Are doctors running the bill up on you? A new study from Yale University shows that a key factor to increased healthcare costs is overuse of medical services.
As the cost of health care in the United States continues to rise, a new study by Yale researchers offers insight into a key factor influencing increased costs: overuse of medical services.
Overuse has been defined as “the provision of medical services with no benefits, or for which harms outweigh benefits,” note the authors, led by Dr. Edward Melnick, assistant professor of emergency medicine at Yale School of Medicine. To examine the issue, Melnick and his co-authors conducted an analysis of CAT scans (also called CT scans) in patients with minor head injury.
Using published data, the researchers first identified a “testing threshold” — the point at which the risks and benefits of testing, therapy, and missed diagnosis are equal — for ordering CAT scans for minor head injury. They calculated the testing threshold in two ways: by considering the test’s effectiveness alone and by considering its effectiveness in combination with cost. Next, they compared the two thresholds to the standard of care for minor head injuries, which has been validated by studies involving thousands of patients.
The study results suggest that, based solely on the test’s effectiveness, the standard of care may not detect all patients for whom the benefits of CAT scans outweigh potential harm (small radiation exposure).
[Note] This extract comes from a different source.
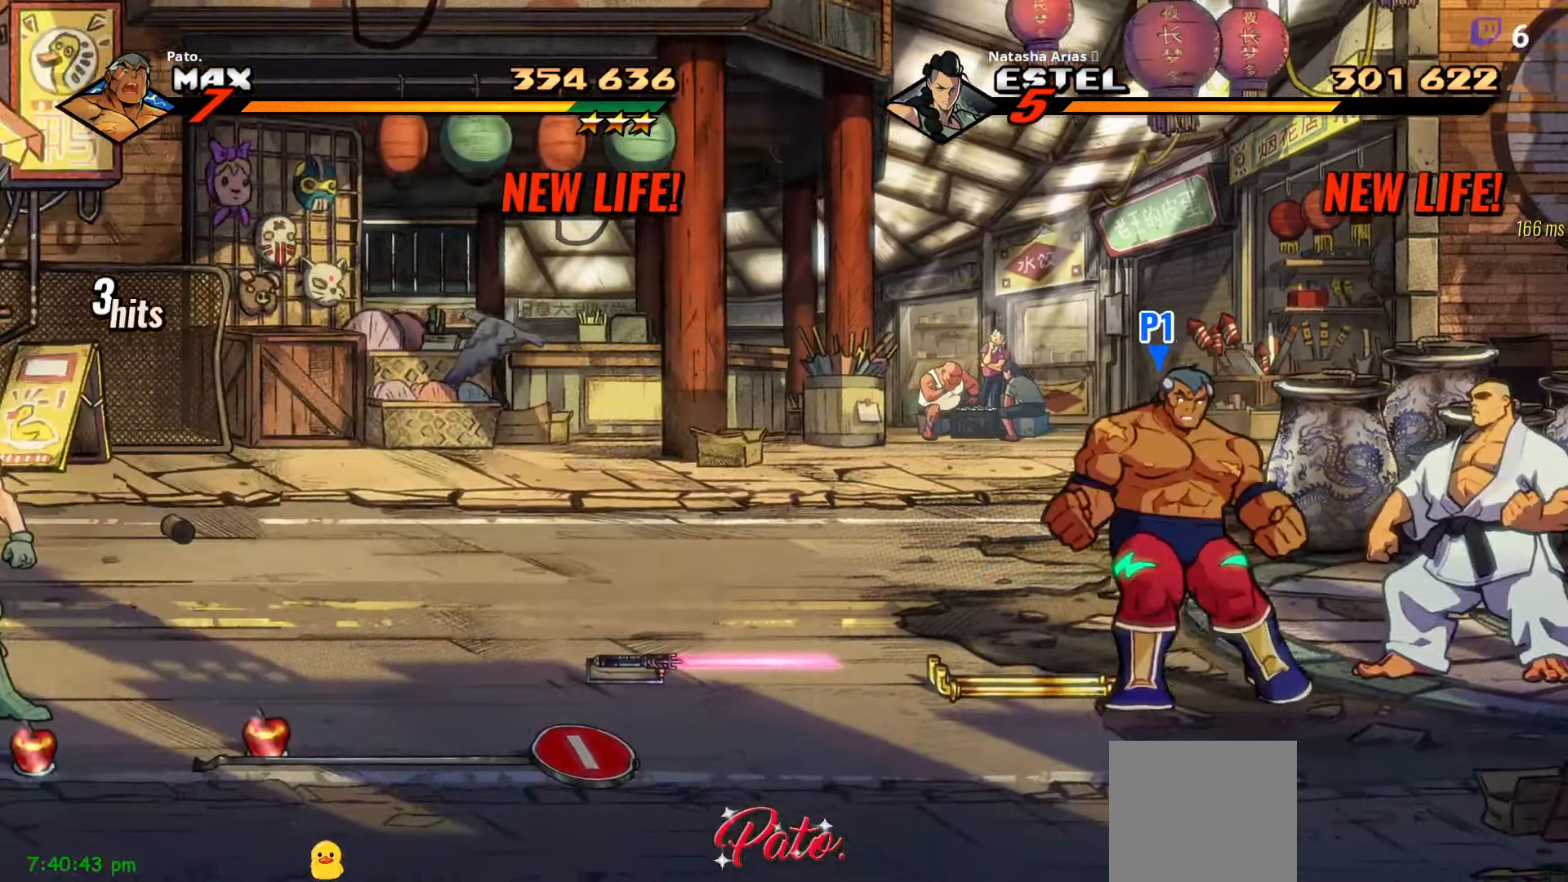
{"buttons": ["DPAD_LEFT"], "right_stick": "center", "events": []}
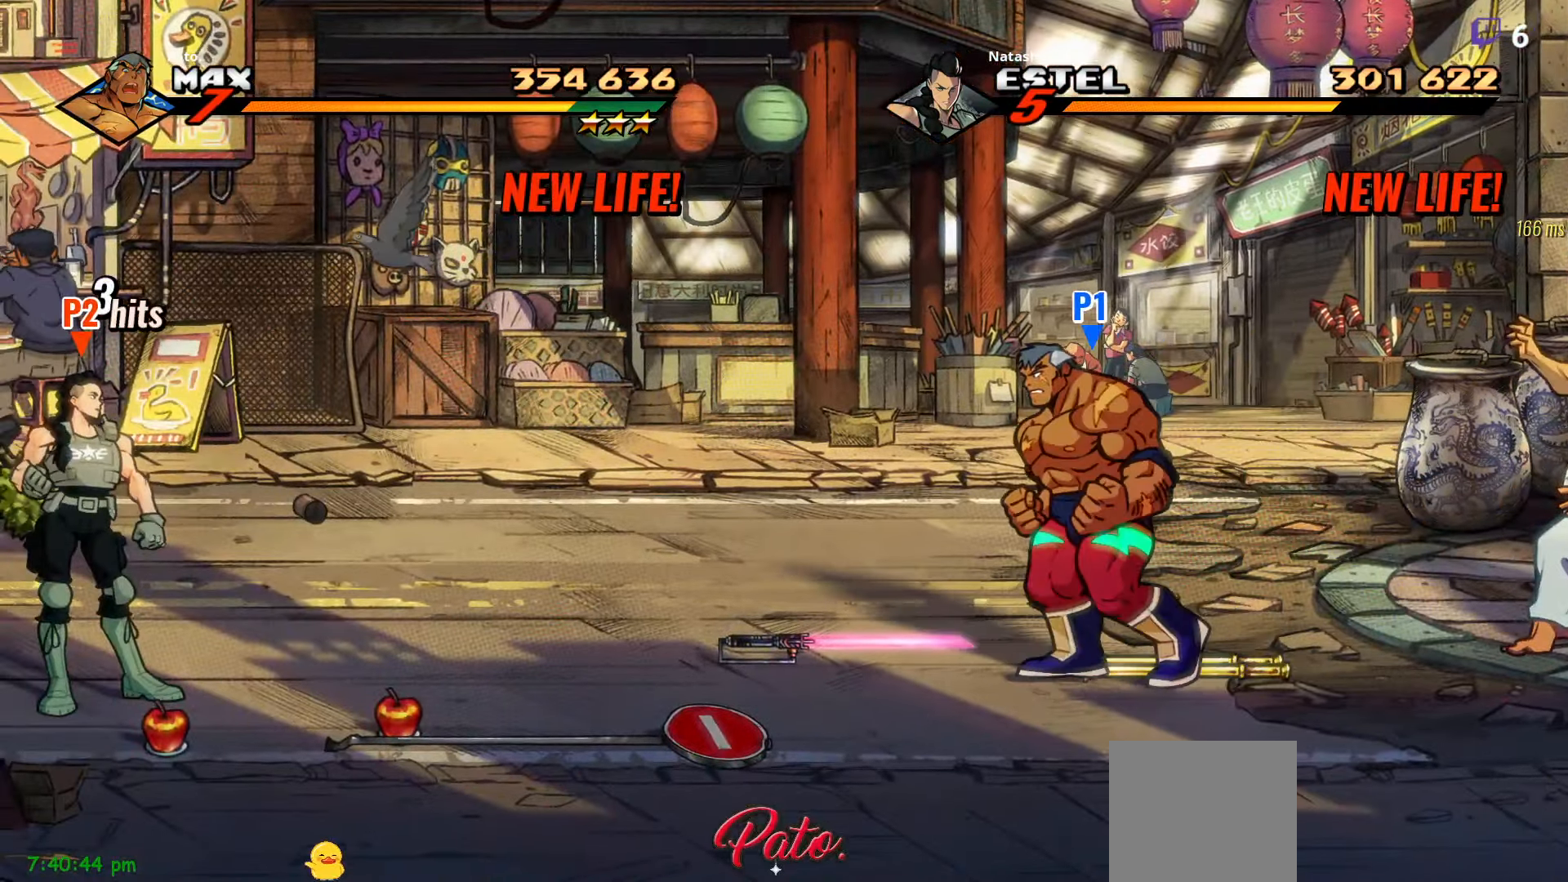
{"buttons": ["DPAD_LEFT"], "right_stick": "center", "events": [[50, "DPAD_UP", "down"], [417, "DPAD_UP", "up"]]}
When cost is factored into the equation, however, the data supports the standard of care.
“If we don’t consider cost, then we should be scanning everyone,” says Melnick. But a universal CAT scan standard would run high costs to individuals and to society without a clear benefit in most cases, he notes, and it would also run counter to high-quality research that has already determined which patients should or should not get scans.
“We believe these findings could spark a public dialogue about the exponentially increasing costs generated as expensive testing is used on increasingly larger groups of patients at low risk of serious outcomes,” says Melnick. “We conclude that the concept of overuse should be redefined to include the provision of medical services with no benefits or for which harms, including cost, outweigh benefits.”
The study published early online in The Joint Commission Journal on Quality and Patient Safety.